I paid £200 for the one on the softail just over 3 yeas ago and £100 for a used one + £50 for a rebuild kit for the one on the dyna which i thought was a fairly good price for a quality bit of engineering that has greatly enhanced the use of the 2 bikes
although the sportster works very well on an up jetted stock cv

Brian
 
IMO I would start over with a stock C V carb and forget about the Thunderslide and dynojet kits, more trouble IMO C V carbs are cheap and available parts are cheap hard to beat a properly tuned C V carb:s
 
Bubbie,

I've tried a 46 & 48, running a 45 right now, the 48 was too fat and I didn't notice anty difference with the 46 so I went with the smaller one. Definately something wrong with this carb and the slow speed circuit in geneneral but I've had it apart a number of time trying different jets and needle settings, and I don't think it can get any cleaner...LOL

D
 
Starting over may be you best bet. Having a unmolested carb and modding it your self would be the way to go. That way you will know what you have and know where you going with it. I have tryed reworking a CV that someone else had modded but ended up trashing it and started fresh. Do you know the spec of the cam ??

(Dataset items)

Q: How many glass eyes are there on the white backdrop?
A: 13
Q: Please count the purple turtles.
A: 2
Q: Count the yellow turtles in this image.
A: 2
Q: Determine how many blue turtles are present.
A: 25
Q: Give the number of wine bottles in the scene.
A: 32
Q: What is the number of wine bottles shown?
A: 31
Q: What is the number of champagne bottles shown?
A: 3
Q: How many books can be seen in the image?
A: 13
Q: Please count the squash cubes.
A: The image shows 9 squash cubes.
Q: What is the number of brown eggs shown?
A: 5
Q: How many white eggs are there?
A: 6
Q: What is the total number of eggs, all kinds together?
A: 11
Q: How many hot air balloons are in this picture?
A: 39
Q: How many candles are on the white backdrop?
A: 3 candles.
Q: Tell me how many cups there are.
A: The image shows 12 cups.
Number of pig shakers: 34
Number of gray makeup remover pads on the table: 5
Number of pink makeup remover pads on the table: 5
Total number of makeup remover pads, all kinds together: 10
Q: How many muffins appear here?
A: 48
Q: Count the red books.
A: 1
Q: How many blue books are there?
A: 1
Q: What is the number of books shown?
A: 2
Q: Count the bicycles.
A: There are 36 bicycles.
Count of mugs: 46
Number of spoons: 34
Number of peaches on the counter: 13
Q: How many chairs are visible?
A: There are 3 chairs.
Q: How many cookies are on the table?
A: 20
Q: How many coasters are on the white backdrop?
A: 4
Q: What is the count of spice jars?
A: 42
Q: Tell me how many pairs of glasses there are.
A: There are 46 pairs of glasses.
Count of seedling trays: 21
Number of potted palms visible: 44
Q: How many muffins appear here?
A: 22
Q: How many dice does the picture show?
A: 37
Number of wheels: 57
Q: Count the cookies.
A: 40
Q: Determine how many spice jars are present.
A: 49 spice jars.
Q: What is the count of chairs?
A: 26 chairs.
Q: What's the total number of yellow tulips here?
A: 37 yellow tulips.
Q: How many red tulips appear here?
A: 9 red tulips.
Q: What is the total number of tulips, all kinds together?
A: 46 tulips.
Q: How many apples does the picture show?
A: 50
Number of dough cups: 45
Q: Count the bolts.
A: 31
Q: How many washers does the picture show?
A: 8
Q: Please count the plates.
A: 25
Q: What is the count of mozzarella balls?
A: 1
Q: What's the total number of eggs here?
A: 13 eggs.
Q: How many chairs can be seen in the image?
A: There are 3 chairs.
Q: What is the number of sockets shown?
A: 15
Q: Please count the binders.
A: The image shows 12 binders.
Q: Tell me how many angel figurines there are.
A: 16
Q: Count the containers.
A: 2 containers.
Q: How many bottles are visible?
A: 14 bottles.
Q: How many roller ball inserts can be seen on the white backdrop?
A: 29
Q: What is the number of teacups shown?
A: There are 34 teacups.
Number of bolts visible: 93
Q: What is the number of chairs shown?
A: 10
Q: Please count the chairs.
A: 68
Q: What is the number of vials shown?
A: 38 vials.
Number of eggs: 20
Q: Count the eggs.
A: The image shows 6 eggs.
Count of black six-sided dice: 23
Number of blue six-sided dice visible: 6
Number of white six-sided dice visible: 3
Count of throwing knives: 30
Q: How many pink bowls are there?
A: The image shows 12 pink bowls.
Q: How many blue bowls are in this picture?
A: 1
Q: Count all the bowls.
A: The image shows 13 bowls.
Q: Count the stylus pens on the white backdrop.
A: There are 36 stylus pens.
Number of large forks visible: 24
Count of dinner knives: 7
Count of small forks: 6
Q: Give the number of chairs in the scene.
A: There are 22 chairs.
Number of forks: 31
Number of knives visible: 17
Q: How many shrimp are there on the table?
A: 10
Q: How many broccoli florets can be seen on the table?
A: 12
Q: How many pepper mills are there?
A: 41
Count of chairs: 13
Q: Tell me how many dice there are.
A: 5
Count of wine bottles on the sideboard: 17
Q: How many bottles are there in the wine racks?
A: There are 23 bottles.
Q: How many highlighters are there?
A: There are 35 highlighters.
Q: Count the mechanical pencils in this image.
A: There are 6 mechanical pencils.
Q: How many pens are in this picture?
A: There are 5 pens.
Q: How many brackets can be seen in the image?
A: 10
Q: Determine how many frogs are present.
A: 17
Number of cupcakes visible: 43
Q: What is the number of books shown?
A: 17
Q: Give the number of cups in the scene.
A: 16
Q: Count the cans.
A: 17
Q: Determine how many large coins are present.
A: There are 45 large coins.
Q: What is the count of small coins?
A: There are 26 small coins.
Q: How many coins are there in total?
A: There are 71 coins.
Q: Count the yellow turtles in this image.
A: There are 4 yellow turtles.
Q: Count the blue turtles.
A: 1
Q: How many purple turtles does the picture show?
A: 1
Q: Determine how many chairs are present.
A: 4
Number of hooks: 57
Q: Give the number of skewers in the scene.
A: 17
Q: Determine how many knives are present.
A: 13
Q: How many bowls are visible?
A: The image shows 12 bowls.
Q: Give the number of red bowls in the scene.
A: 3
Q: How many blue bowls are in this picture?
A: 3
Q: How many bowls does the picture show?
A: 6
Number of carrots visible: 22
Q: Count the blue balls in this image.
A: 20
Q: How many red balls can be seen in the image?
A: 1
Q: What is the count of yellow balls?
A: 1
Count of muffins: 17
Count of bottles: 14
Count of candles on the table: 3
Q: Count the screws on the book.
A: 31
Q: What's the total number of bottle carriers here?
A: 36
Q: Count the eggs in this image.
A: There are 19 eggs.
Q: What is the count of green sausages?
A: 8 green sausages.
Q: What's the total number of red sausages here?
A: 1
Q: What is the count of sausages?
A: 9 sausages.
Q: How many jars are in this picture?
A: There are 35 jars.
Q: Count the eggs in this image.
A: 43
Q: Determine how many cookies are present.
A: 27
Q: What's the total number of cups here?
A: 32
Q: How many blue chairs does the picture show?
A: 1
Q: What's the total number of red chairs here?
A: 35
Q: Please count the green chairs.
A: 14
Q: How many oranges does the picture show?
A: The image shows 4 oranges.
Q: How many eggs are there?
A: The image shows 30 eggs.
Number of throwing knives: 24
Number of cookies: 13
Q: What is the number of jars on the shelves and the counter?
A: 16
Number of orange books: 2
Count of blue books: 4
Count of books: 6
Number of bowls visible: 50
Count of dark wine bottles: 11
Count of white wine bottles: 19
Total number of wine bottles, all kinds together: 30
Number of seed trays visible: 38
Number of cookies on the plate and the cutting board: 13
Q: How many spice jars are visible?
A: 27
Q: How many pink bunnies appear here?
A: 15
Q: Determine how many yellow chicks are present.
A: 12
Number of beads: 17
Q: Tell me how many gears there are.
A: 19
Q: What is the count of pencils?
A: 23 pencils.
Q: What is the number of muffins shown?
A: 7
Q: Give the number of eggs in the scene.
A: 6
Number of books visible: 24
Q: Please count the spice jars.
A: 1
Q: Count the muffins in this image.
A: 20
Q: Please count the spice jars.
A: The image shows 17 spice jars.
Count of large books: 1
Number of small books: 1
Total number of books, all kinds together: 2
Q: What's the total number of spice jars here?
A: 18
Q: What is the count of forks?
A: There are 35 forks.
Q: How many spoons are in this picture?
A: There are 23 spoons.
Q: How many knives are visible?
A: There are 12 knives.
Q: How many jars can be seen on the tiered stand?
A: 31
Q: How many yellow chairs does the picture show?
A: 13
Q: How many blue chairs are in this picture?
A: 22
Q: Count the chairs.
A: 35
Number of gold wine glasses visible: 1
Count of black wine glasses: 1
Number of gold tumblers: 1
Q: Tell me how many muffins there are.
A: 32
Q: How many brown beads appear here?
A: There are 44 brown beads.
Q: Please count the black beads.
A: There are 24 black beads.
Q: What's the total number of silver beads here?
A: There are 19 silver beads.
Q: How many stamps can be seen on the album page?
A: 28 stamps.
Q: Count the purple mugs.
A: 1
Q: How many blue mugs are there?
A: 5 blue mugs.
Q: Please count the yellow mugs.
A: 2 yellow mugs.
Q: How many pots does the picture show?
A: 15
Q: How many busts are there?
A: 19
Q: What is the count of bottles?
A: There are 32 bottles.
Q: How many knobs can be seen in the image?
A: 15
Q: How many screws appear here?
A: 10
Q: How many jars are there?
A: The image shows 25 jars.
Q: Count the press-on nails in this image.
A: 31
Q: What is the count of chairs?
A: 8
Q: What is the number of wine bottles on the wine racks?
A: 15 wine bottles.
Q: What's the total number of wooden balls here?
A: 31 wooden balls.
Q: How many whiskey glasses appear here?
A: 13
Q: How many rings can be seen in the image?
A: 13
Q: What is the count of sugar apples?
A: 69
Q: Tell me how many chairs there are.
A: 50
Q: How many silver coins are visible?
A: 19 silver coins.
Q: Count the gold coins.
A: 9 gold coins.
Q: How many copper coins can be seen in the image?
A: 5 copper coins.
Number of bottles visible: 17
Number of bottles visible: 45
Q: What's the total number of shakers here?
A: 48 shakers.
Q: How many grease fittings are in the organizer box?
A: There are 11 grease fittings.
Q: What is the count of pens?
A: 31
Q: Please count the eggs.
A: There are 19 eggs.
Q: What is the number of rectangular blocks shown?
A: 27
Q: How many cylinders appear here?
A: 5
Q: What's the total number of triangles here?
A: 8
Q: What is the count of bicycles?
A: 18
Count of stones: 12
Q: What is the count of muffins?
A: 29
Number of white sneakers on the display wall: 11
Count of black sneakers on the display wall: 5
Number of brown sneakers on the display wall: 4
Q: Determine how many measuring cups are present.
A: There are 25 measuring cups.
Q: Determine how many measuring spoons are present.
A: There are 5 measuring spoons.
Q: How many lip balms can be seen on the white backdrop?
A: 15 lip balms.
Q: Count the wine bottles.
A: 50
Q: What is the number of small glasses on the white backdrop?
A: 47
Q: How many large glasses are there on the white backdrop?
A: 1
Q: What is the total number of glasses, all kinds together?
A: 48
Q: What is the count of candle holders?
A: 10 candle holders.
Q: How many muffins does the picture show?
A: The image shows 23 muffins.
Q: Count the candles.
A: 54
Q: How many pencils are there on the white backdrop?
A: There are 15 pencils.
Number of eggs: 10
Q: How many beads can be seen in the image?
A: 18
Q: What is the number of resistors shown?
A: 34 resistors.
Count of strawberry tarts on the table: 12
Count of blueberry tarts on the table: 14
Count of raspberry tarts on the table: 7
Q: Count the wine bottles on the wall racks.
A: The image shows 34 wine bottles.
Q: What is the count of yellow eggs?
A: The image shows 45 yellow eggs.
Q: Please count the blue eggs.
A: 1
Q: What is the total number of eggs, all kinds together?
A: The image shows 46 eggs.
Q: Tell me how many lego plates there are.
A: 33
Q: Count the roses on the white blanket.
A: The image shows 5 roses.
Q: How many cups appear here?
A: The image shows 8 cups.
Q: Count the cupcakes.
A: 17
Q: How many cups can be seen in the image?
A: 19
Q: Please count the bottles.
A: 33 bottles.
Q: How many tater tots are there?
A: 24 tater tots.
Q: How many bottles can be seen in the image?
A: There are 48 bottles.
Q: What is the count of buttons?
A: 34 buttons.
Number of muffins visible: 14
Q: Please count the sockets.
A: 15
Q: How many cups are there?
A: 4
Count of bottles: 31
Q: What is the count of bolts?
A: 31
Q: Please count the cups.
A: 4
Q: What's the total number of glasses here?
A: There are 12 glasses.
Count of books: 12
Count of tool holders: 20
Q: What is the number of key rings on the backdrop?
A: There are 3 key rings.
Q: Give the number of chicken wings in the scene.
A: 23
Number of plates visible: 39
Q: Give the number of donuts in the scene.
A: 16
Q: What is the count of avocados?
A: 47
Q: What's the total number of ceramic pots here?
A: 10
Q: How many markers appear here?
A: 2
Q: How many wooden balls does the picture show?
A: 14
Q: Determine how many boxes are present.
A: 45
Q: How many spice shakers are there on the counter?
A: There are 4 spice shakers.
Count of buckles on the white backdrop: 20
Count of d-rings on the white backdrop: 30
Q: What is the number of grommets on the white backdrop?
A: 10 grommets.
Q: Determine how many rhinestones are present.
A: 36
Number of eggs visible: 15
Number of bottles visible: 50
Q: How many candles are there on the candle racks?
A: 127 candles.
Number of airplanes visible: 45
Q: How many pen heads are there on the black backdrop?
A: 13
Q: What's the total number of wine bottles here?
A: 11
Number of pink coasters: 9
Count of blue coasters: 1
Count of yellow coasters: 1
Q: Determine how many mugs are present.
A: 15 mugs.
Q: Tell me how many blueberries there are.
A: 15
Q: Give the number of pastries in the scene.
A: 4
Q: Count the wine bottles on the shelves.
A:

# Things to do
1. Quote the carburetor discussion starting at "Starting over may" and ending at "of the cam ??".
2. Show every line of the entries that contains the string "coins". Case counts.

# The responses
1.
Starting over may be you best bet. Having a unmolested carb and modding it your self would be the way to go. That way you will know what you have and know where you going with it. I have tryed reworking a CV that someone else had modded but ended up trashing it and started fresh. Do you know the spec of the cam ??

2.
Q: Determine how many large coins are present.
A: There are 45 large coins.
Q: What is the count of small coins?
A: There are 26 small coins.
Q: How many coins are there in total?
A: There are 71 coins.
Q: How many silver coins are visible?
A: 19 silver coins.
Q: Count the gold coins.
A: 9 gold coins.
Q: How many copper coins can be seen in the image?
A: 5 copper coins.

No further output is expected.